Greene was also concerned about changing the feel of the community if more and more homes become rentals.

“You’re not renting out your house because it’s profitable to do it that way,” he said. “The way you make money in rentals is having blocks of homes the way these corporations have come in. I’m OK with what you guys feel is another tool in your toolbox to preserve and protect the integrity of our neighborhoods.”

Councilwoman Anne Gerwig said the fee does seem like a tax, especially if the home has no record of code infractions.
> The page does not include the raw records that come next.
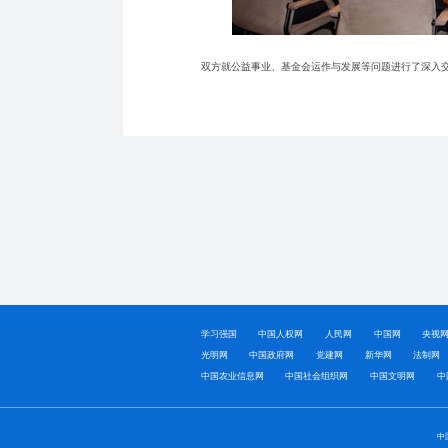
双方就公益事业、基金会运作与发展等问题进行了深入交
学习强国
中国人权网
人民网
中国网
央视
光明网
中国政府网
党建网
新华网
法制网
中国农业信息网
中国社会组织网
中国文明网
中
中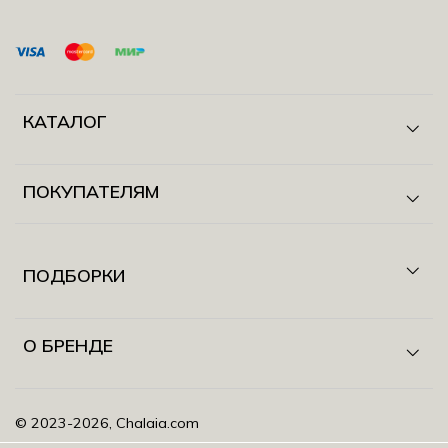
КАТАЛОГ
ПОКУПАТЕЛЯМ
ПОДБОРКИ
О БРЕНДЕ
©️ 2023-2026, Chalaia.com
She said she would feel more comfortable if the village could separate the individual homeowners from the investors, especially those with code violations.
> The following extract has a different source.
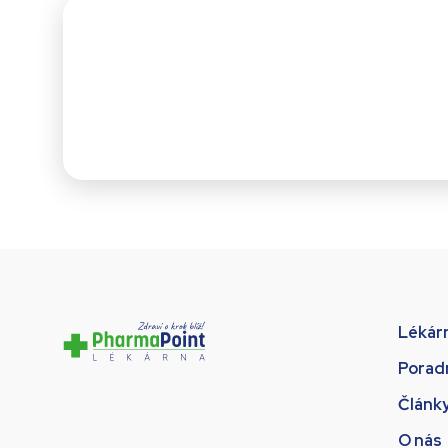
Lékár
Porad
Článk
O nás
“If a code violation is what triggers this, if that’s possible, I would support this, because I think it could have what we’re looking for, which is to improve the neighborhood,” Gerwig said. “But if we’re capturing everybody, the good guys and the bad guys, it’s going to be harder for me to get on board.”

Councilman Howard Coates said he has opposed the idea in the past but has come to believe that the single-family neighborhoods need to be protected. “I think my biggest hang-up has been that I do think of it as a tax and a way to get something from the residents,” he said. “I’m not going to support anything that’s going to have a charge imposed up front.”
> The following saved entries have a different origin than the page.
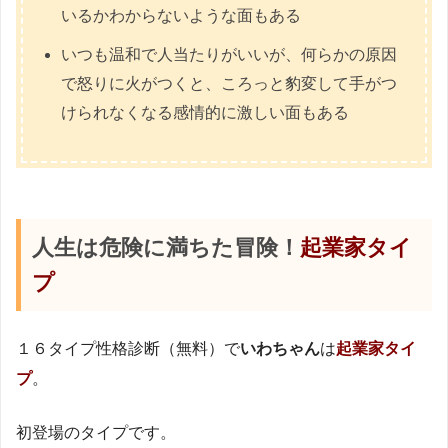
いるかわからないような面もある
いつも温和で人当たりがいいが、何らかの原因
で怒りに火がつくと、ころっと豹変して手がつ
けられなくなる感情的に激しい面もある
人生は危険に満ちた冒険！
起業家タイ
プ
１６タイプ性格診断（無料）で
いわちゃん
は
起業家タイ
プ
。
初登場のタイプです。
Coates said he would support regulations that guarantee rental homes are as well-maintained as other homes in the neighborhood.

“I think that we’re seeing some decline in those neighborhoods, in part because of the increase in rental units,” he said. “I think that neighborhoods have the right to expect that rental properties are as well-maintained as owner-occupied properties, so I would support a council policy that would support that goal.”

Coates said he did like the ability of the village to inspect a rental property to assure that it is maintained in compliance with village code, both to protect the neighborhood and the tenant.

“My view is that the first time around, there should be no cost,” he said. “The only thing that should be required is that the rental application should be completed, the village does its inspection, and that’s it — there’s no charge to the homeowners.”

He added that rental properties that have code compliance issues should trigger the right for the village to conduct another inspection, and that there should be a charge at that point. “That places the cost on somebody who has actually violated our code,” Coates said.

Councilman Matt Willhite agreed that both single-family and multi-family neighborhoods need to be protected.

“This is not a tax, and I’m not targeting a business,” Willhite said. “What I’m trying to protect is the resident on either side of that place. Let’s also talk about protecting the tenant moving here to potentially become a long-term resident, and making sure they’re protected. Nothing right now says that a single-family house has to be safe for anybody moving in.”

Willhite recounted situations where tenants have complained to the village that they cannot get their water turned on or code problems fixed. He looked at the fee as more of the cost of doing business than a tax.

“Whether you’re making much on it, whether you’re covering your mortgage, it’s still a benefit to you that someone is covering those costs for you,” Willhite said.

Gerwig made a motion to direct staff to develop a single-family rental ordinance using the multi-family regulations as guidelines. The motion passed 5-0.


  1. The inspection may be necessary to maintain neighborhood, but a fee of 100 dollars is too high since it is only a one unit rental the fee should be a long the lines of $25. It’s one thing to care about maintaining the neighborhood and another to create a revenue stream from the money you charge.

  2. This IS a good idea to license single family rentals. As a resident in the vast Sugar Pond Manor, in our own particular neighborhood, there are 8 rentals. Some are kept tidy, others have tall grass, parking on swales, dogs running loose and give a slovenly appearance.

    No one has complaints against single family rentals that keep their property in good shape and follow the codes in Wellington. What we have complaints about are those who do not keep the property in good shape.

    The Council must act. Sorry, I voted for Gerwig.